- Directive -
Each line from the one containing "próxima refeição." through the last line of the records below is to be repeated as written, with nothing added.
---+---
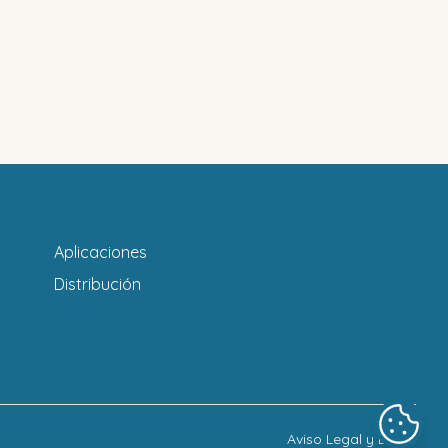
Aplicaciones
Distribución
Aviso Legal y LOPD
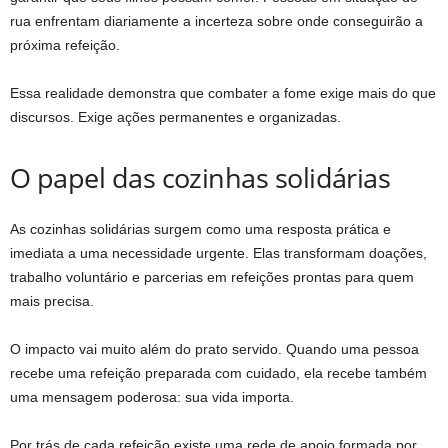
rua enfrentam diariamente a incerteza sobre onde conseguirão a
próxima refeição.
Essa realidade demonstra que combater a fome exige mais do que
discursos. Exige ações permanentes e organizadas.
O papel das cozinhas solidárias
As cozinhas solidárias surgem como uma resposta prática e
imediata a uma necessidade urgente. Elas transformam doações,
trabalho voluntário e parcerias em refeições prontas para quem
mais precisa.
O impacto vai muito além do prato servido. Quando uma pessoa
recebe uma refeição preparada com cuidado, ela recebe também
uma mensagem poderosa: sua vida importa.
Por trás de cada refeição existe uma rede de apoio formada por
---+---
- Solution below -
próxima refeição.
Essa realidade demonstra que combater a fome exige mais do que
discursos. Exige ações permanentes e organizadas.
O papel das cozinhas solidárias
As cozinhas solidárias surgem como uma resposta prática e
imediata a uma necessidade urgente. Elas transformam doações,
trabalho voluntário e parcerias em refeições prontas para quem
mais precisa.
O impacto vai muito além do prato servido. Quando uma pessoa
recebe uma refeição preparada com cuidado, ela recebe também
uma mensagem poderosa: sua vida importa.
Por trás de cada refeição existe uma rede de apoio formada por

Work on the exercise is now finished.